Answer to fate of Rizzo and Martinez likely lies in fate of ownership

As so much else within their organization has undergone massive change over the last two years, two of the Nationals’ most important employees have remained right where they’ve wanted to be all along and provided some much needed stability: Mike Rizzo and Davey Martinez.

Even as they traded away or lost countless players from their 2019 World Series roster, even as members of the coaching and front office staffs were shuffled around, even as ownership shockingly expressed its intent to explore a sale of the franchise, the Nats could point to their general manager and their manager as hallmarks of continuity.

There’s something to be said for that. The two people charged with assembling and then leading the product on the field have been here a while now – Rizzo as GM since 2009, Martinez as manager since 2018 – and there’s been no reason until now to spend too much time wondering how much longer they’re going to be around.

Then came Wednesday evening’s report by The Washington Post that the contract extensions Rizzo and Martinez each signed late in the 2020 season only guaranteed their employment through 2022, not 2023 as was widely believed. Their contracts don’t expire yet, but the club holds 2023 options on each, according to the report, and that suddenly paints their situations in a whole new light.

This isn’t any new revelation to ownership or Rizzo or Martinez, mind you. They’ve certainly known the terms of those contracts all along. It’s just now known by everyone else, which of course does change the public perception of the situation.

With the Nationals playing their worst baseball in more than a decade, currently on pace to go an abysmal 54-108, we now know the GM and the manager aren’t guaranteed to return next year.

How do you fairly evaluate people in those positions during the early stages of an organizational rebuild? That’s always been a complicated question. Is a manager responsible for his team’s wretched record when he’s been given a roster that wasn’t supposed to win in the first place? Is a GM charged with blowing things up and starting over allowed only one year to start seeing results on the major league field?

The standard answer to both questions is a resounding no. How could it possibly be fair to determine Rizzo or Martinez’s fate based on the performance of the 2022 Nationals? You have to give them a chance to actually see this rebuild through, right?

Yes, but that doesn’t wholly absolve them of any responsibility for the current state of affairs.

The Nats are losing not only because of a lack of talent but also because of an inability to play anything close to resembling fundamental baseball. They rate right near the bottom of the majors in most measurements of defensive and baserunning production, and it actually seems to be getting worse. The manager and the coaching staff do have to shoulder some of the blame for that, right?

And the Nationals find themselves in this rebuilding situation not only because they lost so many key members of their championship roster but also because they were unable to supplant those players with products of their own farm system. They simply have not drafted nor developed enough quality big leaguers for the last half-decade, and yes, the GM must take some of the responsibility for that.

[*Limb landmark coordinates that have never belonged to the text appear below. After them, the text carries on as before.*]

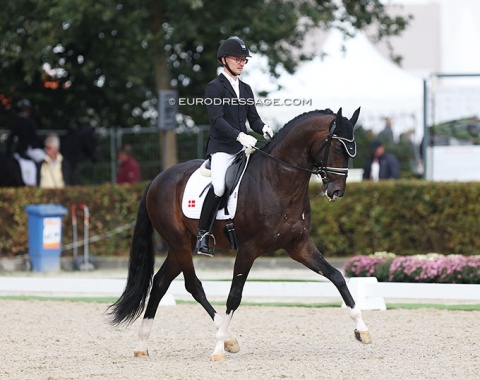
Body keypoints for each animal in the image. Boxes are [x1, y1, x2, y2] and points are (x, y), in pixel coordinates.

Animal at [109, 107, 372, 360]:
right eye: (337, 147)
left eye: (351, 150)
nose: (336, 191)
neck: (278, 181)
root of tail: (158, 179)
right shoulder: (248, 249)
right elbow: (234, 296)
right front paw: (217, 349)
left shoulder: (298, 246)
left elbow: (336, 276)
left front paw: (362, 330)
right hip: (180, 243)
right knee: (193, 285)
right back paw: (227, 339)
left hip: (181, 245)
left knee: (161, 282)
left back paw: (142, 345)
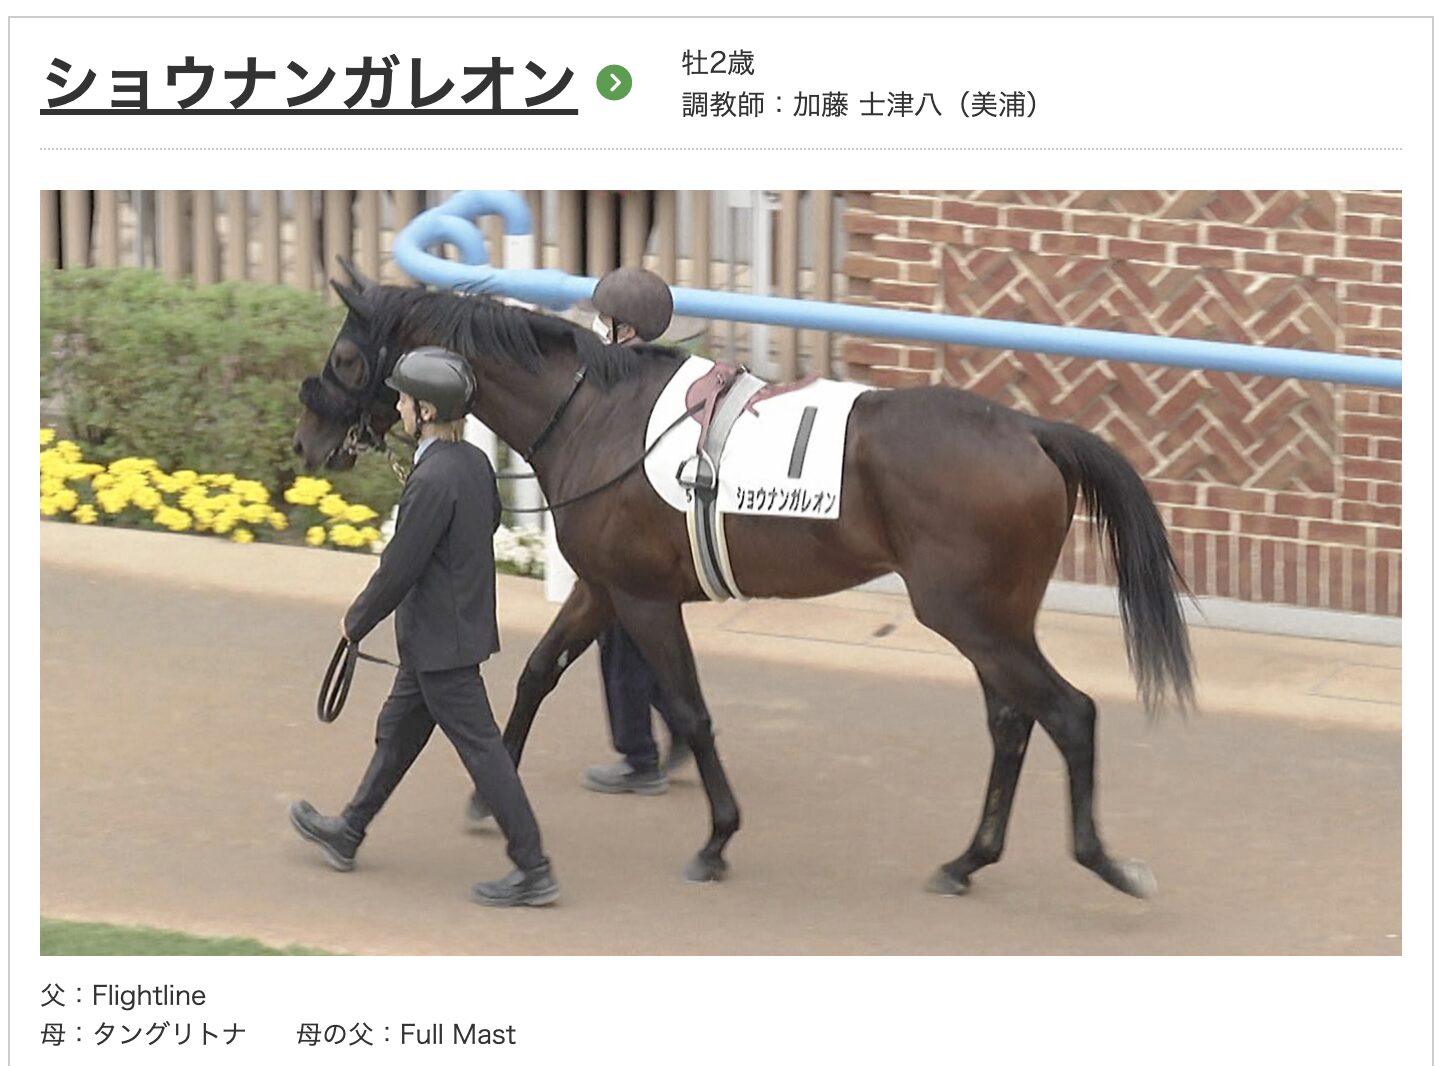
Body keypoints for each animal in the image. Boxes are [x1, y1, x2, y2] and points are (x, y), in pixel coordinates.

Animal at [293, 261, 1194, 899]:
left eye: (346, 355)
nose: (306, 440)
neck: (594, 416)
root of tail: (1034, 434)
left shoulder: (645, 600)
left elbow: (690, 711)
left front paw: (717, 839)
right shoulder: (602, 589)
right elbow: (537, 673)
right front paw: (489, 796)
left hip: (973, 618)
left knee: (1068, 715)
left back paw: (1105, 862)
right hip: (988, 621)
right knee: (1012, 723)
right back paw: (967, 861)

So while it may not be fair to evaluate Rizzo and Martinez based on the 2022 team’s record, it is fair to evaluate them on how they got here in the first place and how they are losing games. These are valid issues for ownership to consider.

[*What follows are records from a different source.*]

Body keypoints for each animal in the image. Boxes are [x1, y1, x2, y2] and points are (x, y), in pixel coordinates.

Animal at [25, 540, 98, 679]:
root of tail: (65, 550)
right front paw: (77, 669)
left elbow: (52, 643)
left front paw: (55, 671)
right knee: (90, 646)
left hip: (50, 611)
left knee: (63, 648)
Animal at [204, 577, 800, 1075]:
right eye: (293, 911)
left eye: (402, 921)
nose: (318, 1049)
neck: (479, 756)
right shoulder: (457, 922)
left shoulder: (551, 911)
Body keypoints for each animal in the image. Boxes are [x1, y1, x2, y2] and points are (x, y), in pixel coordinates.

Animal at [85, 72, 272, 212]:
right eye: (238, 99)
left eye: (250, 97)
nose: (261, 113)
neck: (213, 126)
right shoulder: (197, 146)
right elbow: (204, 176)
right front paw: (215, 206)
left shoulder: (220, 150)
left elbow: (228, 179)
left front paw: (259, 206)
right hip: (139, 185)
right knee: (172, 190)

Just one problem: We don’t know how much longer current ownership is going to be in charge. And that situation now supersedes all others.

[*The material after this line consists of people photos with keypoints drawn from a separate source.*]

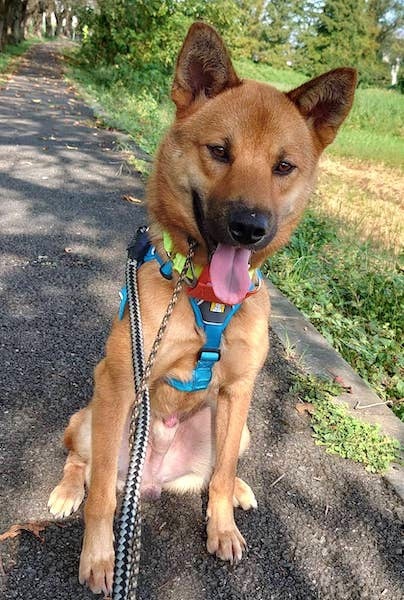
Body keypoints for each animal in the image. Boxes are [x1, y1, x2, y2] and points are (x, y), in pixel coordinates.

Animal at [48, 22, 356, 595]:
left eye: (283, 166)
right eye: (219, 151)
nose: (250, 227)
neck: (207, 297)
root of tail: (151, 477)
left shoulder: (239, 390)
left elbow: (221, 474)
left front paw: (223, 523)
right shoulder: (119, 381)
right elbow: (101, 498)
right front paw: (99, 556)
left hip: (241, 425)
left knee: (220, 468)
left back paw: (237, 489)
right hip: (93, 416)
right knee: (85, 465)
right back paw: (66, 491)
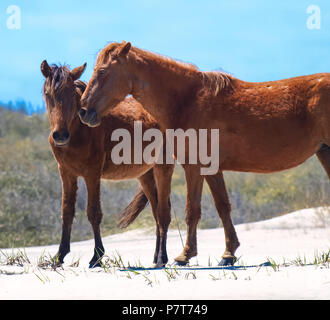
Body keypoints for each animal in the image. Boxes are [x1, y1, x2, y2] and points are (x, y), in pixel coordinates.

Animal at [40, 60, 235, 268]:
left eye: (71, 94)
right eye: (47, 94)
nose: (60, 135)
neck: (79, 131)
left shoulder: (92, 174)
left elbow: (93, 212)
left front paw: (97, 257)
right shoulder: (66, 173)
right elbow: (67, 211)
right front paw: (59, 255)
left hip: (163, 167)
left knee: (163, 213)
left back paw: (162, 258)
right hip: (145, 175)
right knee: (157, 213)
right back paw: (157, 257)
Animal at [79, 40, 330, 264]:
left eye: (102, 71)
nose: (83, 111)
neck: (187, 101)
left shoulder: (194, 167)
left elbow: (192, 210)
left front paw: (185, 255)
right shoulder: (211, 169)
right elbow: (223, 207)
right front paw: (228, 253)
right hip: (324, 153)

If the Lerner family was here for the long haul, as we all previously assumed, it would be in a position to make long-term decisions about the club’s GM and manager. But if the family is on its way out, how can it reasonably make those kind of critical decisions?

A new owner always has the right to make organizational changes, but typically that person would have some period of transition time to get to know everyone already in place before making what you hope are informed decisions about everyone’s future status.

If the Nationals are going to have a new owner – and let’s be clear, we still don’t know definitively they will, even if the signs point in that direction – you wouldn’t think that person would assume power one day and immediately clean house the next. It would take some time.

So unless the Lerners are much farther along in the sale process than we realize, and a deal is ratified by Major League Baseball within the next couple months, it’s hard to see how anyone in control would decide it’s the right time to hire a new GM or manager. If the sale process drags on into the winter or even into next season, logic states the Lerners would just keep everything as-is and pick up the options on both Rizzo and Martinez and push those decisions down the road until next year.

Given all that, perhaps this week’s revelation won’t actually amount to much tangible news, aside from putting Rizzo and Martinez’s contract status out there for all to know. Maybe this all just ends with the Lerner family retaining a World Series-winning GM for his 15th season and a World Series-winning manager for his sixth season.

But until we know the fate of the much more complicated ownership question, it’s impossible to know the answers to the questions of the GM and manager’s fates. Much as everyone invested in this organization would love to know right now.